::: Dataset records :::
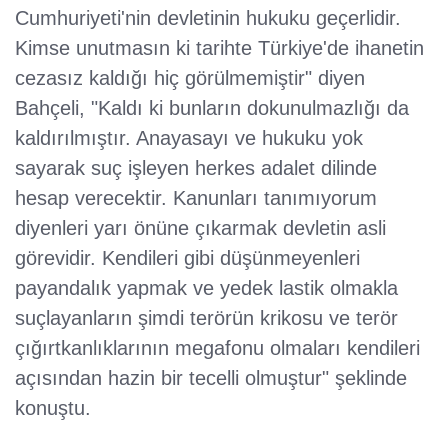
Cumhuriyeti'nin devletinin hukuku geçerlidir.
Kimse unutmasın ki tarihte Türkiye'de ihanetin
cezasız kaldığı hiç görülmemiştir" diyen
Bahçeli, "Kaldı ki bunların dokunulmazlığı da
kaldırılmıştır. Anayasayı ve hukuku yok
sayarak suç işleyen herkes adalet dilinde
hesap verecektir. Kanunları tanımıyorum
diyenleri yarı önüne çıkarmak devletin asli
görevidir. Kendileri gibi düşünmeyenleri
payandalık yapmak ve yedek lastik olmakla
suçlayanların şimdi terörün krikosu ve terör
çığırtkanlıklarının megafonu olmaları kendileri
açısından hazin bir tecelli olmuştur" şeklinde
konuştu.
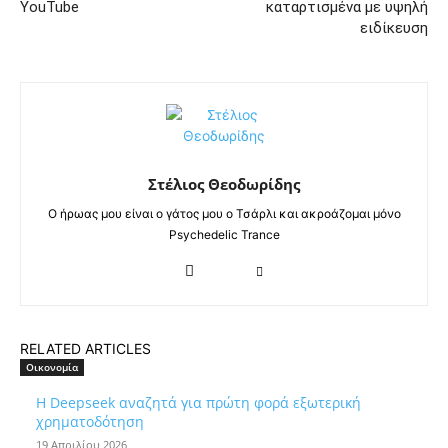
YouTube
καταρτισμένα με υψηλή
ειδίκευση
Στέλιος Θεοδωρίδης
Ο ήρωας μου είναι ο γάτος μου ο Τσάρλι και ακροάζομαι μόνο
Psychedelic Trance
RELATED ARTICLES
Οικονομία
Η Deepseek αναζητά για πρώτη φορά εξωτερική
χρηματοδότηση
19 Απριλίου 2026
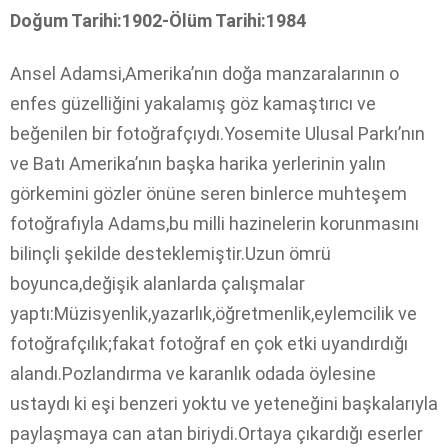
Doğum Tarihi:1902-Ölüm Tarihi:1984
Ansel Adamsi,Amerika’nın doğa manzaralarının o
enfes güzelliğini yakalamış göz kamaştırıcı ve
beğenilen bir fotoğrafçıydı.Yosemite Ulusal Parkı’nın
ve Batı Amerika’nın başka harika yerlerinin yalın
görkemini gözler önüne seren binlerce muhteşem
fotoğrafıyla Adams,bu milli hazinelerin korunmasını
bilinçli şekilde desteklemiştir.Uzun ömrü
boyunca,değişik alanlarda çalışmalar
yaptı:Müzisyenlik,yazarlık,öğretmenlik,eylemcilik ve
fotoğrafçılık;fakat fotoğraf en çok etki uyandırdığı
alandı.Pozlandırma ve karanlık odada öylesine
ustaydı ki eşi benzeri yoktu ve yeteneğini başkalarıyla
paylaşmaya can atan biriydi.Ortaya çıkardığı eserler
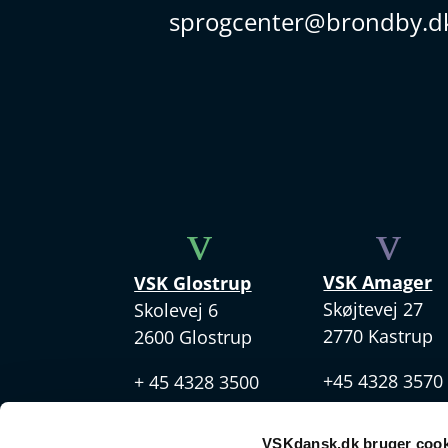
sprogcenter@brondby.d
v
v
VSK Amager
VSK Glostrup
Skøjtevej 27
Skolevej 6
2770 Kastrup
2600 Glostrup
+45 4328 3570
+ 45 4328 3500
VSKdansk.dk bruger cook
:::
• _What is needed_
Omit the pictures, then output the rest of the listing exactly.

• _Answer for this exercise_
Cumhuriyeti'nin devletinin hukuku geçerlidir.
Kimse unutmasın ki tarihte Türkiye'de ihanetin
cezasız kaldığı hiç görülmemiştir" diyen
Bahçeli, "Kaldı ki bunların dokunulmazlığı da
kaldırılmıştır. Anayasayı ve hukuku yok
sayarak suç işleyen herkes adalet dilinde
hesap verecektir. Kanunları tanımıyorum
diyenleri yarı önüne çıkarmak devletin asli
görevidir. Kendileri gibi düşünmeyenleri
payandalık yapmak ve yedek lastik olmakla
suçlayanların şimdi terörün krikosu ve terör
çığırtkanlıklarının megafonu olmaları kendileri
açısından hazin bir tecelli olmuştur" şeklinde
konuştu.
YouTube
καταρτισμένα με υψηλή
ειδίκευση
Στέλιος Θεοδωρίδης
Ο ήρωας μου είναι ο γάτος μου ο Τσάρλι και ακροάζομαι μόνο
Psychedelic Trance
RELATED ARTICLES
Οικονομία
Η Deepseek αναζητά για πρώτη φορά εξωτερική
χρηματοδότηση
19 Απριλίου 2026
Doğum Tarihi:1902-Ölüm Tarihi:1984
Ansel Adamsi,Amerika’nın doğa manzaralarının o
enfes güzelliğini yakalamış göz kamaştırıcı ve
beğenilen bir fotoğrafçıydı.Yosemite Ulusal Parkı’nın
ve Batı Amerika’nın başka harika yerlerinin yalın
görkemini gözler önüne seren binlerce muhteşem
fotoğrafıyla Adams,bu milli hazinelerin korunmasını
bilinçli şekilde desteklemiştir.Uzun ömrü
boyunca,değişik alanlarda çalışmalar
yaptı:Müzisyenlik,yazarlık,öğretmenlik,eylemcilik ve
fotoğrafçılık;fakat fotoğraf en çok etki uyandırdığı
alandı.Pozlandırma ve karanlık odada öylesine
ustaydı ki eşi benzeri yoktu ve yeteneğini başkalarıyla
paylaşmaya can atan biriydi.Ortaya çıkardığı eserler
sprogcenter@brondby.d
v
v
VSK Amager
VSK Glostrup
Skøjtevej 27
Skolevej 6
2770 Kastrup
2600 Glostrup
+45 4328 3570
+ 45 4328 3500
VSKdansk.dk bruger cook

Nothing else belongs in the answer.